Some grieving families have filed private lawsuits against bullies or those in charge of the environment where the bullying took place. The Department of Justice has intervened in some, claiming that bullying based on sexual orientation amounts to violations of Title IX.

Lawyers play a unique and important role in resolving issues of our day. This is not new; 24 of the 56 signers of the Declaration of Independence were lawyers. In that tradition, we do well to remember the words of Justice Anthony McLeod Kennedy:

Had those who drew and ratified the due process clauses of the Fifth Amendment or the Fourteenth Amendment known the components of liberty in its manifold possibilities, they might have been more specific. They did not presume to have this insight. They knew times can blind us to certain truths and later generations can see that laws once thought necessary and proper in fact serve only to oppress. As the Constitution endures, persons in every generation can invoke its principles in their own search for greater freedom. Lawrence v. Texas, 539 U.S. 558, 578–579 (2003).

As members of the ABA, a mutual, important, overriding goal is "Defending Liberty, Pursuing Justice." Outside the courtroom context, lawyers can assume leadership roles in making positive change. Through education, civil voice, and peaceful action, we can change these numbers. The most important number for change is one—one person. You.

Keywords: litigation, LGBT, numbers, statistics


  1. In that case, a student religious society—the Christian Legal Society (CLS)—at Hastings College of Law brought an action under 42 U.S. C. § 1983 on the basis that it was denied official recognition because the group's bylaws did not comply with Hastings's open-access policy when it excluded students based on religion and sexual orientation. This, CLS argued, constituted a violation of the members' First and Fourteenth Amendment rights to free speech, expressive association, and free exercise of religion.

  2. "A law burdening religious practice that is not neutral or not of general application must undergo the most rigorous of scrutiny. To satisfy the commands of the First Amendment, a law restrictive of religious practice must advance 'interests of the highest order' and must be narrowly tailored in pursuit of those interests. Church of the Lukumi Babalu Aye, Inc. v. City of Hialeah, 508 U.S. 520, 546 (1993) citing McDonald v. Paty, 435 U.S. 618, 628 (1978) quoting Wisconsin v. Yoder, 406 U.S. 205, 215, 92 S. Ct. 1526, 1533, 32 L. Ed. 2d 15 (1972)."

  3. On August 10, 2010, the American Bar Association's (ABA) House of Delegates passed a Recommendation urging all state, territorial and tribal governments to "eliminate all of their legal barriers to civil marriage between two persons of the same sex who are otherwise eligible to marry."

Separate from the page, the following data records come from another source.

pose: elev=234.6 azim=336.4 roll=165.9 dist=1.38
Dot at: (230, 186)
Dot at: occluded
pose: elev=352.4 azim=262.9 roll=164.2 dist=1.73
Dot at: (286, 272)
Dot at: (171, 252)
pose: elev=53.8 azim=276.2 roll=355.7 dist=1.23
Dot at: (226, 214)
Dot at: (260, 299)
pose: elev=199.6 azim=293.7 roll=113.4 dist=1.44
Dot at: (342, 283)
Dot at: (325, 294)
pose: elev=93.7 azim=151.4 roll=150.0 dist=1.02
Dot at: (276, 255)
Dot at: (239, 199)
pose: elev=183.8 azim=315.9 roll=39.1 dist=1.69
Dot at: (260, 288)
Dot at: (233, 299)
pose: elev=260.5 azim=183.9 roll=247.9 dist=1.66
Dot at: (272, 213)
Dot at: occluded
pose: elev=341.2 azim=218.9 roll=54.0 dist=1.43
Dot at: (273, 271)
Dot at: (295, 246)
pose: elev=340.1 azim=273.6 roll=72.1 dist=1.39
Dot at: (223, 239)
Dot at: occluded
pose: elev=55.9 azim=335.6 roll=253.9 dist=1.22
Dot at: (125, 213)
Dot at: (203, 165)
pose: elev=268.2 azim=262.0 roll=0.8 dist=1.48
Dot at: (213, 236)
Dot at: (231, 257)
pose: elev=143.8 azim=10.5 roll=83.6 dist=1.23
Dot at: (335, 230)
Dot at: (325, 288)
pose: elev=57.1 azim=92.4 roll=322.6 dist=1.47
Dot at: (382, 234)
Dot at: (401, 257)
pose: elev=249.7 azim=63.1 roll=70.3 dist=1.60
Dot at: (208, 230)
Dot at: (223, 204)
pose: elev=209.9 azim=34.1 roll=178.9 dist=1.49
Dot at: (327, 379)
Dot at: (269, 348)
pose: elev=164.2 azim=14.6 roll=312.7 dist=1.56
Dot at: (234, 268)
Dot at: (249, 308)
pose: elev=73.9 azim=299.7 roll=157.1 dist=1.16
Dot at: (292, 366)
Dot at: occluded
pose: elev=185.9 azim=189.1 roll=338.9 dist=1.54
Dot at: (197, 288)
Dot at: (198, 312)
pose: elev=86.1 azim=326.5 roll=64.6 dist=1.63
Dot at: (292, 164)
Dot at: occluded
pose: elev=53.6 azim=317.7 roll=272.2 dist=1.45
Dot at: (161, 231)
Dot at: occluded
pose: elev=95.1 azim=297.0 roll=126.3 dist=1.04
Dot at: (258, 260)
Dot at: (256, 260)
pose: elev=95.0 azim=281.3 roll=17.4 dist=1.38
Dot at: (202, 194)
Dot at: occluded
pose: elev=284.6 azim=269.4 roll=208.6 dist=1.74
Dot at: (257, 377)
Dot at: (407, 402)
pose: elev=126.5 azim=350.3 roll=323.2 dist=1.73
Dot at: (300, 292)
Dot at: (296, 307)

  4. The parties stipulated in the trial court that the case did not involve a fundamental right or suspect class; therefore, the appellate court considered the appeal only under a rational test standard.

  5. The Court noted that a federal constitutional challenge to this statute was rejected in Lofton v. Secretary of Department of Children & Family Services, 358 F. 3d 804 (11th Cir. 2004), rehearing en banc denied 377 F. 3d 1275 (11th Cir. 2004).

  6. The Court's original memorandum opinion is dated September 9, 2010, but the official opinion, including injunctive relief, can be found on Westlaw and bears a date of October 12, 2010.